The expression profiling of wheat orthologues of these genes revealed that they were highly expressed at flower initiation stage. This is again pointing towards significance of flower specificity in ergot infection and a probable role of these genes in ergot resistance during flower development stage. However, under various biotic stresses, majority of these genes remains unaffected and did not exhibit significant differential expression in wheat. This might be due to specific involvement of these genes during ergot infection and resistance in rye but not in wheat. Wheat is a self-fertile plant and flowers are closed, which reduce the risk for ergot infection. Wheat might have different mechanism of ergot infection and resistance due to specific self-pollination strategy and therefor have a different set of candidate genes than those found in rye in this study. There is also lack of expression data during ergot infection in wheat and which could be one reason for non-significant expression in publicly available transcriptome data of wheat. Focusing on gene families whose functional annotation is relevant to the mechanism of ergot infection and phenotype, we dissect their differential expression patterns and identify candidates for the genetic basis of the observed differences. Overall in this study, we provided a strong evidence of involvement of specific set of genes in ergot infection mechanism. We cannot say for certain that these DEGs are related to ergot resistance. However, this group of genes remain interesting candidate genes for future studies such as CRISPR-Cas to validate their function in ergot resistance. Functional annotations of two de novo assemblies along with enrichments analysis of DEGs emphasize the role of cell wall and flower morphology to evolve resistance against ergot in cross pollinated rye.

Conclusion

Our transcriptomic exploration demonstrates, how ergot influence transcript expression in two hybrids, which has allowed us to identify and annotate transcripts associated with ergot infection.
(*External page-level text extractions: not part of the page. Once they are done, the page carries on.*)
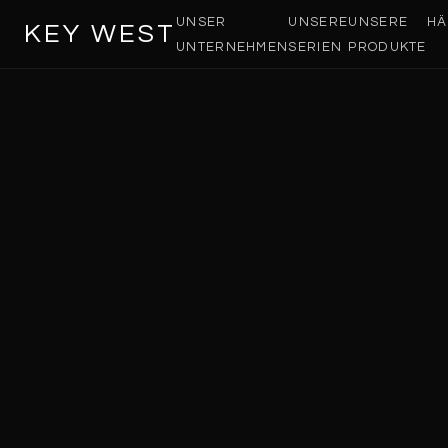
UNSER
UNSERE
UNSERE
HÄ
KEY WEST
UNTERNEHMEN
SERIEN
PRODUKTE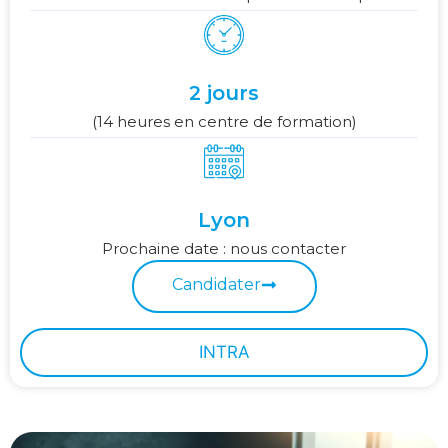
2 jours
(14 heures en centre de formation)
Lyon
Prochaine date : nous contacter
Candidater
INTRA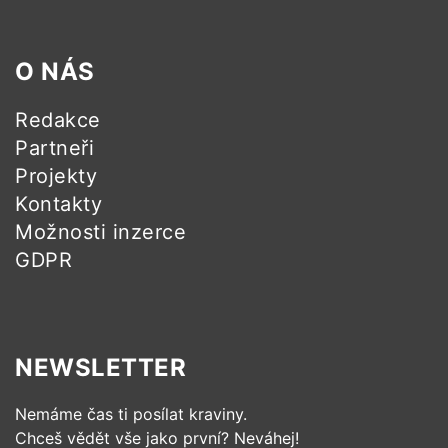
O NÁS
Redakce
Partneři
Projekty
Kontakty
Možnosti inzerce
GDPR
NEWSLETTER
Nemáme čas ti posílat kraviny.
Chceš vědět vše jako první? Neváhej!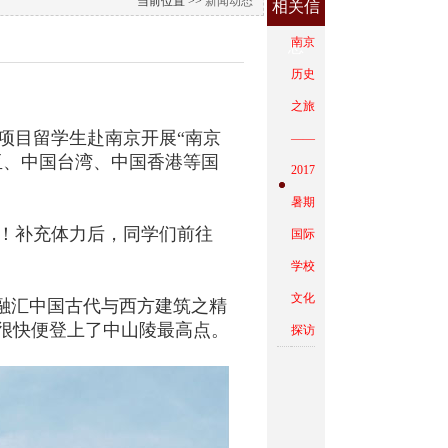
当前位置 >>
新闻动态
相关信
南京
息
历史
之旅
项目留学生赴南京开展“南京
——
亚、中国台湾、中国香港等国
2017
暑期
！补充体力后，同学们前往
国际
学校
文化
融汇中国古代与西方建筑之精
很快便登上了中山陵最高点。
探访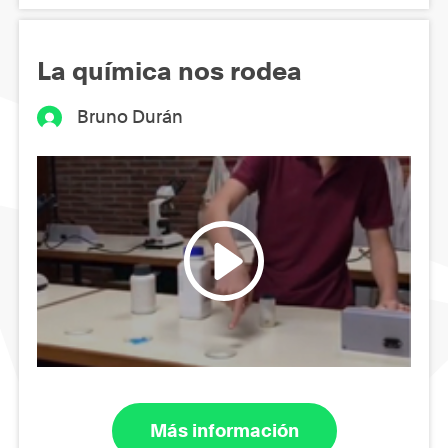
La química nos rodea
Bruno Durán
Más información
The resource generated in this study will help to lay the foundation to understand the precise nature and origin of ergot infection in rye. This is an indispensable pre-requisite for the development of gene-based strategies that can exploit untapped genetic diversity in breeding materials and ex situ gene banks to improve resistance in rye hybrids. The identification of pathways and set of candidate genes is an important forward step toward a better understanding of the complex mechanism that can be utilized to devise novel strategies of ergot management in the future. In crux, availability of additional transcriptome sets from rye hybrids under specific conditions as presented here will serve as valuable resources for rye breeders and to the research community for further functional and comparative genomics studies.